Что противопоставлял Иисус человеческой беде – греху и виновности в грехе? Я не вправе вторгаться в это святая святых, пытаясь как можно полнее ответить на этот вопрос. Остановлюсь лишь на очевидном.

Прежде всего, Он противопоставлял греху Свое умение прощать, и в этом Его сила, точнее – мощь. И тогда, и теперь прощение – самый прекрасный, самый великий и самый трудный поступок, который только может совершить человек. Но прощение Ему давалось куда труднее, чем нам. Ему дано видеть, сколь разрушителен грех для творения Отца – Его чад, и тем больше мучило Его наносимое ими Отцу оскорбление. Но Иисус был и есть само прощение. Потому Он и Спаситель мира, что обладал на Земле огромной духовной силой, постоянно совершающей в противовес ужасным действиям греха колоссальную работу – прощение тех, кто его ищет, кто его просит. И то была не бездушная работа принципа всеобщего прощения, а в каждом случае – труд Его души, Его духа – полная противоположность тому, как действуем мы. Прощая кому-то грехи, Он Сам становился этим грешником пред Богом, желая, как того требовало Его сердце, ответствовать за него, чтобы Отец в Своей святости Его простил. И если Его борьба с болезнью, как мы убедились, предвещала Ему претерпеть смерть, то здесь, в сражении с грехом, это видится нам еще ясней. Иисус стоит перед Отцом, приняв на Себя бремя всеобщей вины. Сам Он этого не хочет, Его сердце противится тому, чтобы это несвойственное Ему состояние вины, вопреки присущей Отцу строгой логике, уходило из Него просто так, одним проявлением ничем не обоснованной милости. Такого Он не хочет и не вправе просить. Пусть будет, что будет, все без исключения должно решаться в свете Божьем свято и последовательно, рассудительно, по правде. Поэтому Он и предстает перед Отцом грешником, ожидая прощения, а не амнистии. Прощение совершается в наказании. И «Он грехи наши Сам вознес телом Своим на древо» (1 Пет 2:24), чтобы понести наказание, которого они заслуживают.

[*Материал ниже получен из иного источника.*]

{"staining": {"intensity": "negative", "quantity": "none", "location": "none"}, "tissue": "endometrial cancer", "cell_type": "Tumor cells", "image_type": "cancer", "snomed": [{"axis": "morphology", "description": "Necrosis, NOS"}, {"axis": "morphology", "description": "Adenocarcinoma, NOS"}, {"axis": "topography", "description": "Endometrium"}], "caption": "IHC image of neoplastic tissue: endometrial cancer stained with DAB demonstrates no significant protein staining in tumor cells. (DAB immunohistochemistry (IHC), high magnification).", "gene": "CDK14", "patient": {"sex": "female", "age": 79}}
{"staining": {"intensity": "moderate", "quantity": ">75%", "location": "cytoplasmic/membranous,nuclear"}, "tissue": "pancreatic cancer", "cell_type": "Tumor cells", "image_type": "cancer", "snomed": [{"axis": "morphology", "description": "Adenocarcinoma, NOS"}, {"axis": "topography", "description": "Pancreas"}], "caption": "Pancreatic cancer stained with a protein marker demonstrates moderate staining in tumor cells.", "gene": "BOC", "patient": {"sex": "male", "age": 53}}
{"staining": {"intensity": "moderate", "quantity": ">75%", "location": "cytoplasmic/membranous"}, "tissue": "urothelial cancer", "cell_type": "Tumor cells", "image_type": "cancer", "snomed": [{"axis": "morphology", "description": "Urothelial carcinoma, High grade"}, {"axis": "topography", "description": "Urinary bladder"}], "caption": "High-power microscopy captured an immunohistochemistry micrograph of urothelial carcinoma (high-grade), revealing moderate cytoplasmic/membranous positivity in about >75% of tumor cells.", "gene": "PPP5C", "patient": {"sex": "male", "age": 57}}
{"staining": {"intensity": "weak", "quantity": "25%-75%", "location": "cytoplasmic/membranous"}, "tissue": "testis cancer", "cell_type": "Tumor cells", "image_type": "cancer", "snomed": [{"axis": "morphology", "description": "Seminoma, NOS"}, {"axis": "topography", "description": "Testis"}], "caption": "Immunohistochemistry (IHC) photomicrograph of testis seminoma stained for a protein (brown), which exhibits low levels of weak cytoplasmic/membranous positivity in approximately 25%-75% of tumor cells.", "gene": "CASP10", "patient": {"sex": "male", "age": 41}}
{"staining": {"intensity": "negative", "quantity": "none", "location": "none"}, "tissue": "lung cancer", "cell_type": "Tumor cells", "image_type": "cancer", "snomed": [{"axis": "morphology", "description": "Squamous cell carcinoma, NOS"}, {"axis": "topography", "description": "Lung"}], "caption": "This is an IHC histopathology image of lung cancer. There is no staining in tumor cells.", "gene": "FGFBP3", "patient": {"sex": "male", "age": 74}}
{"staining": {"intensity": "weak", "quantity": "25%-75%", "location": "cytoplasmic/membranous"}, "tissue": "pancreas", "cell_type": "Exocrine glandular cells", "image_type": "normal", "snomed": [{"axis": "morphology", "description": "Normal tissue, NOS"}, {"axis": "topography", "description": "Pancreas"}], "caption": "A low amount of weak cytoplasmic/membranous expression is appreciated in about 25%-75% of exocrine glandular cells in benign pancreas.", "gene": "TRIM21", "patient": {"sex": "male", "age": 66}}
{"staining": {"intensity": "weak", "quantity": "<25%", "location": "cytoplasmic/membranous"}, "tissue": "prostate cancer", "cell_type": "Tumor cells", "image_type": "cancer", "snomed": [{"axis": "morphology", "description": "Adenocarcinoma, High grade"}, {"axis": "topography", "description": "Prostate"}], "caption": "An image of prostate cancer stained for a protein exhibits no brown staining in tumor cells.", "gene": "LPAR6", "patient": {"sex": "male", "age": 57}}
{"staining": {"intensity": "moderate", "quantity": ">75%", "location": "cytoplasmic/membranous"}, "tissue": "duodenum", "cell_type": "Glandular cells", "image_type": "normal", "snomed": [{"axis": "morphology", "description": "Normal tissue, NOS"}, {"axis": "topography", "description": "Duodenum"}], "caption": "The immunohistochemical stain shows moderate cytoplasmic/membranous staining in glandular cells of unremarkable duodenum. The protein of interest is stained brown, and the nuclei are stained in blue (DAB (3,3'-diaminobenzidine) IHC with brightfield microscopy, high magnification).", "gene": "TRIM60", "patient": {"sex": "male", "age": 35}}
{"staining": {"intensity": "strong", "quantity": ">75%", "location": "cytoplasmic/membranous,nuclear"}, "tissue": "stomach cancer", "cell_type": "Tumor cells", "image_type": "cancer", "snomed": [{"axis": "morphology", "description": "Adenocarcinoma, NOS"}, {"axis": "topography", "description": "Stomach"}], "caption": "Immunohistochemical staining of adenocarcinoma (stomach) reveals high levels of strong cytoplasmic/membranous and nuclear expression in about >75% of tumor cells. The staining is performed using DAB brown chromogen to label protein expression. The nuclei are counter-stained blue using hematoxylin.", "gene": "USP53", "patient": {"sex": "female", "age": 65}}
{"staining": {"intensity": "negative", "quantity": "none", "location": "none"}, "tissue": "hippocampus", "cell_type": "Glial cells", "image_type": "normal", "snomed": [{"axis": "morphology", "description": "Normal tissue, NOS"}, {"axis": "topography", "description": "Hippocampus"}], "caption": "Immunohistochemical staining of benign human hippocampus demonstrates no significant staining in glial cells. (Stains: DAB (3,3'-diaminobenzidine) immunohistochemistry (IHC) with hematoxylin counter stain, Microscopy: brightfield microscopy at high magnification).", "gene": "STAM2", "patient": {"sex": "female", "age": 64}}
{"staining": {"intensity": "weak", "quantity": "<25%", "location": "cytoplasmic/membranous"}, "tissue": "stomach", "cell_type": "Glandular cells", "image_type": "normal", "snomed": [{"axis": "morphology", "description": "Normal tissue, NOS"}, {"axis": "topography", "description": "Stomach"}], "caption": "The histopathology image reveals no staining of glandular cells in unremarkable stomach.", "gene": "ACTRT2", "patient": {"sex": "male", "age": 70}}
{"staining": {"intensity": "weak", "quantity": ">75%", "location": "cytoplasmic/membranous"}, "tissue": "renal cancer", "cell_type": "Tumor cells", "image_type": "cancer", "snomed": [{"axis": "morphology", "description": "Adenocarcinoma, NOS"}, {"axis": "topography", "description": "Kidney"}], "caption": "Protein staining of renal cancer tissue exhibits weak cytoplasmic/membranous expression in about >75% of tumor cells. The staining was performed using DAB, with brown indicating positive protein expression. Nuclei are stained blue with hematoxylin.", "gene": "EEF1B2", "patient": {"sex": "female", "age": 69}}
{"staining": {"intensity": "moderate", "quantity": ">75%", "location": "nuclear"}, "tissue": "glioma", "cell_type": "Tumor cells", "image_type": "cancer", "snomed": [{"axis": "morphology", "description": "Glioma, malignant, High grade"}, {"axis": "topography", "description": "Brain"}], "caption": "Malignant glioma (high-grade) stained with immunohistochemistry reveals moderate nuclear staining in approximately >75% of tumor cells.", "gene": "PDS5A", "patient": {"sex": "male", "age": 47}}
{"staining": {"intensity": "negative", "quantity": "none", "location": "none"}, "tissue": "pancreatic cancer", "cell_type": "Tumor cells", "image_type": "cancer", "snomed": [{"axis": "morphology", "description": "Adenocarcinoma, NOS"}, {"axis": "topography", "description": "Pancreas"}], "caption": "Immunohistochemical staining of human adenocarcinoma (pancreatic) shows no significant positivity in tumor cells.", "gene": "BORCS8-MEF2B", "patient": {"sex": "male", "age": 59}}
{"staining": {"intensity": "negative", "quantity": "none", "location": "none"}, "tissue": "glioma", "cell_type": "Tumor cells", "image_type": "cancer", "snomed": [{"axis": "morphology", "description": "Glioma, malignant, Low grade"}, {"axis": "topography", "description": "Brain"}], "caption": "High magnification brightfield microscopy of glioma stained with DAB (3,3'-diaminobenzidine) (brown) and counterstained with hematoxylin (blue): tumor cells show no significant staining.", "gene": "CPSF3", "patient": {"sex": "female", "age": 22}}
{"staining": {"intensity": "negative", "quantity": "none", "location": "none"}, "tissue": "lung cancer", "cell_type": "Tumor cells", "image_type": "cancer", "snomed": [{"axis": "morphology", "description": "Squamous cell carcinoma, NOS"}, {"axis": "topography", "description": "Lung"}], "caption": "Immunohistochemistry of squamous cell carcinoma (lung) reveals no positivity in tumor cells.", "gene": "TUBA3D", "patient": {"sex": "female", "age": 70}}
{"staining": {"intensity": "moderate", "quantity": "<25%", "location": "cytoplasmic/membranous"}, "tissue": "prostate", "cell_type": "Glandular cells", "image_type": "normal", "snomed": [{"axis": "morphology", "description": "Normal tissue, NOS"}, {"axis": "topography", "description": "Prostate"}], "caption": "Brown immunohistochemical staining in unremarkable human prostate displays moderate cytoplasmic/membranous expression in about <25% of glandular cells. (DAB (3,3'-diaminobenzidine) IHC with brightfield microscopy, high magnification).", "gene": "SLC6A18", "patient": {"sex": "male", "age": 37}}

Он никогда не прощал, прежде не обратившись к Отцу, не испросив Его согласия, а всегда в единении с Ним, скрепленном священными узами любви, – в этом заключалась великая разрешающая сила Его прощения, на этом преимущественно основывалась Его власть прощать на Земле грехи.

Говоря о том, как именно Он прощал, упомянем нечто, внутренне связанное с этим, – удивительную проницательность Его любви, способной сквозь все наслоения безобразного и неподобающего видеть в человеке доброе начало (если оно у него было), то, что позволит Ему в благоприятный момент достучаться до его сердца. «Не судить!» – вот чем была преисполнена Его душа. Не искать в человеке одно лишь злое, ничего в нем не истолковывать не в его пользу, открыть прежде основу всего – его добрую волю. Это было Его искусство, нет, это была радость Его сердца. В глазах Его окружения Он был воплощением чудесной «силы Божьей», которая их всех возвышала, освобождала, наполняла светом.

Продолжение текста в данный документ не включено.